Open session: Papers invited on all aspects of art and architecture produced in Spain, France, England, and the rest of Northern Europe in the Renaissance and Baroque periods.
Chair: Henry Luttikhuizen, lutt@calvin.edu, Calvin College

Italian Baroque Art

Open session: Papers invited on all aspects of Baroque art and architecture in Italy.
Chair: Gustav Medicus, gmedicus@kent.edu, Kent State University

Global Connections in Nineteenth-Century Art

The global reach of western nations extended to almost every continent by the end of the nineteenth century. The British Empire ruled in India, Australia, and parts of Africa and North America. They dominated trade with China and influenced political decisions in the Islamic Middle East. The French held Indochina and much of West Africa. The Dutch maintained their presence in Indonesia, Africa and parts of Central and South America. The Spanish continued to have profound influence in the Americas. The Portuguese held tightly to outposts in India and China. The United States “opened” Japan to western contact. This panel invites papers that explore the results of these international connections in nineteenth-century art. The myriad possible subjects could include stylistic exchanges, exhibitions, archeological discoveries, ideological clashes or acceptances, fantasy images of the “other,” misunderstandings, biases, business-driven art forms, and patronage. Or, a paper could deal with why global issues or new styles were ignored.
Chair: Nancy Wilkinson, nancy.wilkinson@okstate.edu, Oklahoma State University.

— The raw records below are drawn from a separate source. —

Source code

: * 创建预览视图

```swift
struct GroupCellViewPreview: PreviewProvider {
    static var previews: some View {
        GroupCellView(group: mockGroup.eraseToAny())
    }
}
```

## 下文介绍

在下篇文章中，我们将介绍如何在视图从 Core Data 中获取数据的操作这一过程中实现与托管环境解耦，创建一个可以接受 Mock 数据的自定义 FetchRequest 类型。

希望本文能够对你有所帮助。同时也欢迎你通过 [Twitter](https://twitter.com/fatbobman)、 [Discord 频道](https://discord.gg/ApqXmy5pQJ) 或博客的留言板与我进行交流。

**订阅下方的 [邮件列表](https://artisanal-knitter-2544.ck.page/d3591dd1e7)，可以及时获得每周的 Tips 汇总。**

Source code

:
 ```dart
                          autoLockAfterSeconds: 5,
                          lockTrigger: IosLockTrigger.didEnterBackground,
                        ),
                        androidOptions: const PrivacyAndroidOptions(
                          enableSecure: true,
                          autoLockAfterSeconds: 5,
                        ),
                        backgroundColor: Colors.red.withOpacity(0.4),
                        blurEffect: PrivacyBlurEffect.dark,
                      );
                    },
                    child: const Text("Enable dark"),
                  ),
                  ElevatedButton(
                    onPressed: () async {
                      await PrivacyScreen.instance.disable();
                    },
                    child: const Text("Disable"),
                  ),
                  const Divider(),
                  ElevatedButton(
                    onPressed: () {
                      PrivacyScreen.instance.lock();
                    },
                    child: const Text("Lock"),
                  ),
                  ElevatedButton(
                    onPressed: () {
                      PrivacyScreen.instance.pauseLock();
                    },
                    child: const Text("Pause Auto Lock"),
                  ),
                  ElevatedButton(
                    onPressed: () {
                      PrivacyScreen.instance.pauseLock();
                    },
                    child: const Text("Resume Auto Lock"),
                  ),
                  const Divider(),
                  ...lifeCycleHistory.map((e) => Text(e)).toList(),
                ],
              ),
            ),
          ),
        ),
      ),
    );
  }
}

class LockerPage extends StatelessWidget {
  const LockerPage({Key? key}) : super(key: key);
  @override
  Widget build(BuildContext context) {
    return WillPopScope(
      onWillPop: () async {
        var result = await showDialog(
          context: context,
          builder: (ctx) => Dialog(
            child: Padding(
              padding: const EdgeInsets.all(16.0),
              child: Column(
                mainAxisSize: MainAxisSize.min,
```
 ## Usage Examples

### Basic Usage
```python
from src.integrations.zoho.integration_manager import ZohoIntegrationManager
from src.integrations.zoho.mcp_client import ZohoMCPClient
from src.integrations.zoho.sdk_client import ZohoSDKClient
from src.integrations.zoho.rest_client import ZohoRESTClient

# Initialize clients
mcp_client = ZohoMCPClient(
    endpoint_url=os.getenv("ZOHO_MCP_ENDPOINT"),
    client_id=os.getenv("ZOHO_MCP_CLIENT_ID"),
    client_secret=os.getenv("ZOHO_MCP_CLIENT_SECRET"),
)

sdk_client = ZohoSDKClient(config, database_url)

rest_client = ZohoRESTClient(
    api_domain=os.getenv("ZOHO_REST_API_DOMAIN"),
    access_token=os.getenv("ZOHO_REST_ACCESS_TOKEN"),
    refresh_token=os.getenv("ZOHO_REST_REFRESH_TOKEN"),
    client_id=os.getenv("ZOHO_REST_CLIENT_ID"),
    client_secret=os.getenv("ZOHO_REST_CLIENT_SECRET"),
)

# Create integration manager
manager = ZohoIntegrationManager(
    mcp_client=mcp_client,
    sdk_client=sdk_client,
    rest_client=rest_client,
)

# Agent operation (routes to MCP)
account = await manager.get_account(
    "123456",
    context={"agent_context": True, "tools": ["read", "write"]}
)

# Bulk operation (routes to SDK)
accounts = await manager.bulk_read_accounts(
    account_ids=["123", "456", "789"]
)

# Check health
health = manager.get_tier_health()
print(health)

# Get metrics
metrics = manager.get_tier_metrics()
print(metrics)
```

The Permeable West: (Im)migrant Encounters and Aesthetic Entanglements in the Visual Culture of the American West

Throughout its history, the American West has been host to visitors, immigrants and migrants from around the world who came to the region for innumerable reasons. All but the first to arrive encountered already-present populations, and the resulting interactions played a vital role in the construction of the American West (in visual, literary and popular culture) as a discursively distinct space in the American ideological landscape. Strikingly, this distinction is not matched by geographical specificity or unity of purpose; the region referred to as “the American West” has always had uncertain and, at times, hotly contested borders. Moreover, there are many competing ideologies of the American West. This panel seeks to explore the permeability of the American West as a site for real and imagined diversities—of population, class, ethnicity, race, national and regional origins, sexuality, aesthetics, etc. Individual papers might discuss the manifestation of those diversities in visual culture in terms of: strategies of representation, reception or audience, tourism and the art market, histories of race and racialization, discourses of nationalism (or anti-nationalism), or other vectors. Papers which address the relationship between constructions of identity and the historical experiences of migration, immigration, and bounding in/of the West will be particularly welcome.
Chair: Louise Siddons, louise.siddons@okstate.edu, Oklahoma State University.

Open Session

Papers that address issues surrounding art of any time-period or geographical region using any methodology are welcome.